Last week, Commissioner William P. Doyle of the Federal Maritime Commission (FMC), met with Japanese officials to discuss US natural gas exports and the Panama Canal.
The US is to become an important supply of liquefied natural gas (LNG) in the coming years. With the widening of the Panama Canal expected to be completed in 2015, LNG exported from the US to Asia would save almost two weeks transit time if the canal is used. Currently, there are no LNG tankers using the Panama Canal.
Panama Canal expansion
"Japanese officials are interested in learning more about the tolls and cost structure associated with LNG tankers transiting the Canal," said Commissioner Doyle. "It's important that the toll structure and economics work for all parties - Panama wants LNG business which it does not have right now – natural gas produced in the US must compete on the world market with LNG from Russia, Australia and the Middle East - and Asia is where the demand will come from." Japanese interests have actively pursued discussions with the Panama Canal Authority (ACP) on transit costs. The Japanese Shipowners Association and some of its auto-manufacturers were one of the first groups to engage in talks with the ACP.

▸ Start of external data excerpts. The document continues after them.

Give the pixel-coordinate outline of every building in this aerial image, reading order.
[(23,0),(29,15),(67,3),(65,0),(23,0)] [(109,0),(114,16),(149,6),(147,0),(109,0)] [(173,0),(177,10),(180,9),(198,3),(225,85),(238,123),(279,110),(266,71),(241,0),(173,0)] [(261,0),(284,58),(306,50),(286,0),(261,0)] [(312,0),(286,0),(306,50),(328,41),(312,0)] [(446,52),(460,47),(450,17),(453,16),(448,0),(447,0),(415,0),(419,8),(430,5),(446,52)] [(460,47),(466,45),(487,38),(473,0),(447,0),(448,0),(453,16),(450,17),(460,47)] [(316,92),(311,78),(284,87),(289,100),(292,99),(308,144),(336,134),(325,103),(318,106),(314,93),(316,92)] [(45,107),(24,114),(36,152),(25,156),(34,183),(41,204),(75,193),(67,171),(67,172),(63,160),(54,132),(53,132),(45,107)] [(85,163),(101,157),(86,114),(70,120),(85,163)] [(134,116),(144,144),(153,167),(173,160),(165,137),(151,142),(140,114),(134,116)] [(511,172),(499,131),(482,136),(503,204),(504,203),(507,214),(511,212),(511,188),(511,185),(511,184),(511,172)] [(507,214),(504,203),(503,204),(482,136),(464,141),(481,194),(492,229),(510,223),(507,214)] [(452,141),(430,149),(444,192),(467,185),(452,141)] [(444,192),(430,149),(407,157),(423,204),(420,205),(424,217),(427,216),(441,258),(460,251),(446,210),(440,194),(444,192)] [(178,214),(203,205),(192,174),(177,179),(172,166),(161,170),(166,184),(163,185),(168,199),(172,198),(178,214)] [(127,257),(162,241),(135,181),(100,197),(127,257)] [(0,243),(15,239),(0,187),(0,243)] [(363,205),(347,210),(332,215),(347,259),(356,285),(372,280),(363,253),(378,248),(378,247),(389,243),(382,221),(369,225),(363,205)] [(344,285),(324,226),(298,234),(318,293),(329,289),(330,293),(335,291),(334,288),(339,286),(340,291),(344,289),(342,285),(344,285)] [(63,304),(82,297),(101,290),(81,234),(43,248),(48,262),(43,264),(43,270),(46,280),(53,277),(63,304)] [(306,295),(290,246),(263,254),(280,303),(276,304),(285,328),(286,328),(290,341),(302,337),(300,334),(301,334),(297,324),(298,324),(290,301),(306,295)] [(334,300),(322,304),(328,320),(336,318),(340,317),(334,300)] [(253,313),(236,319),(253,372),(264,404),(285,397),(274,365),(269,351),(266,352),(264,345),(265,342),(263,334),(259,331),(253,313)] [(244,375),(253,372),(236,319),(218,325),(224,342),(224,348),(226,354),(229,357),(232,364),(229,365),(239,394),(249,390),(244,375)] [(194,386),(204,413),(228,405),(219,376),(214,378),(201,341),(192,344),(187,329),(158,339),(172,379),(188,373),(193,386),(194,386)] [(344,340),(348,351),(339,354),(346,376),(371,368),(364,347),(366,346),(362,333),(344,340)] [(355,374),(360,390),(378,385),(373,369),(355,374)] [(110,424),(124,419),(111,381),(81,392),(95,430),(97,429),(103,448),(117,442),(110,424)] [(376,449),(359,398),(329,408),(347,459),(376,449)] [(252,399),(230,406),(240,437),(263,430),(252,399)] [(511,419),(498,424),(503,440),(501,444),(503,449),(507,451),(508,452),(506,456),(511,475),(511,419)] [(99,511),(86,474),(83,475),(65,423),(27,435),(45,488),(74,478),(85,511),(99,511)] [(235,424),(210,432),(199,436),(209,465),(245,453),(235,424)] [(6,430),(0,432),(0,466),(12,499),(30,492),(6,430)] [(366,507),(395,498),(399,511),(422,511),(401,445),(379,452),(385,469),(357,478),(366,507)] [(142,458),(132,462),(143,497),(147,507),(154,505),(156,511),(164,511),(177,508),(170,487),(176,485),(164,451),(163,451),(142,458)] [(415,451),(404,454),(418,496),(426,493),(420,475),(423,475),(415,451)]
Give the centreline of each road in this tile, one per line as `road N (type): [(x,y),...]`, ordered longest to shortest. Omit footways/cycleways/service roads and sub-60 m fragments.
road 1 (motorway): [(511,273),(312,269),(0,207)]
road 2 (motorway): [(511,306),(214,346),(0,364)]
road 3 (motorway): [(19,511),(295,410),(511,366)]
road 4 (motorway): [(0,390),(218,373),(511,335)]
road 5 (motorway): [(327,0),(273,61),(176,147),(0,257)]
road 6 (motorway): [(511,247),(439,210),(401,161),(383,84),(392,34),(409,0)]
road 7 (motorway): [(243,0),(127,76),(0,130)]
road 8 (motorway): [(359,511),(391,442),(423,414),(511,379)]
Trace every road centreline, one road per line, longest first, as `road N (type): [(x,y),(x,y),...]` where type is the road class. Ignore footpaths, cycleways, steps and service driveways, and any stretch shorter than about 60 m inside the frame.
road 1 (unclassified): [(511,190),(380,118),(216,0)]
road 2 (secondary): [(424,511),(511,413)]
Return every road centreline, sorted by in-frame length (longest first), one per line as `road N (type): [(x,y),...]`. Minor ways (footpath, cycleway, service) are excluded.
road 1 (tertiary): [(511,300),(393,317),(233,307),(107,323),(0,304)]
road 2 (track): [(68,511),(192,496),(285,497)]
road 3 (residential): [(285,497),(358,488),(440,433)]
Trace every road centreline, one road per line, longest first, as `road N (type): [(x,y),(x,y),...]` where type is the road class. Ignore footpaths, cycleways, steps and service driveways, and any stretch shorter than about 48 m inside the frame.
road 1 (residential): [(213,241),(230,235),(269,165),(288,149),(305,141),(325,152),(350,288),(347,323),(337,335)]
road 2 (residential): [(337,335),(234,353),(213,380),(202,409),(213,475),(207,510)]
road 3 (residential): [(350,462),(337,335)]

ACP officials have been conducting meetings with all sectors of the maritime industry on the waterways toll structure. In early October, ACP administrator Jorge Quijano met with the Union of Greek Shipowners, the International Association of Independent Tanker Owners (INTERTANKO) and the International Association of Dry Cargo Shipowners (INTERCARGO) in Greece.
The ACP is also in talks with the Society of the International Gas Tankers and Terminal Operators (SIGTTO) to determine how it can best serve the LNG market. SIGTTO's purpose is to promote shipping and terminal operations for "liquefied gases which are safe, environmentally responsible and reliable." Doyle expressed his commitment to work with the Japanese to ensure usage of the expanded Panama Canal is a success.
LNG fuel funding
In other news, the Secretary of Transportation, Anthony Foxx and Acting US Maritime Administrator, Paul Jaenichen, announced that that the maritime administration would provide funding for two projects supporting the increased use of alternative fuels and technology in the maritime industry. The funds will be used to collect information on use of LNG for marine propulsion and study the issues and challenges associated with shore side storage and bunkering of LNG vessels.